# Marvel Mystery Oil in 2 stroke engines?



## sacalait (Apr 12, 2010)

Has anyone ever used MMO in there outboard? I have a 78 20hp Mercury and thinking about using MMO in the fuel. If so how much and what other options are there?


----------



## Quackrstackr (Apr 12, 2010)

Other options... how about a standard 2 cycle oil found at most every big box store, auto parts store, gas station and marina in the country?

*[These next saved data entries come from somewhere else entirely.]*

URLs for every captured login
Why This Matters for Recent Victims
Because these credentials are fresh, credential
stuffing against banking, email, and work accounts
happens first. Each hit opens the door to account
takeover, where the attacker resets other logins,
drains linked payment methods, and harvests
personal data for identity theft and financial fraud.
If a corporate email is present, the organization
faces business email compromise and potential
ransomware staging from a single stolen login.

Why in the world would you want to run MMO instead of regular 2 cycle oil? That stuff's claim is lubricating parts where normal motor oil doesn't reach, such as the fuel system. You do not have that problem when you are already running 2 cycle oil in your gas.


----------



## Nevillizer (Apr 12, 2010)

I've used it in engines before but not as a substitue for 2 cycle oil in the gas mix. I'm gonna say probably not a good idea. Works great for lubricating engines that are seized up from sitting around for decades.


----------



## sacalait (Apr 12, 2010)

Thanks will steer clear.


----------



## KICKEDBACK (Apr 12, 2010)

If you look on MMO web they have instructions/formula for using their stuff...it is not considered a substitute but an additive of sorts!I use it in my 95 Ford F150 6 banger(fuel additive) and see results every time...better fuel mileage but just don't see an advantage in my 25hp RUDE'. Just my opinion. :mrgreen:


----------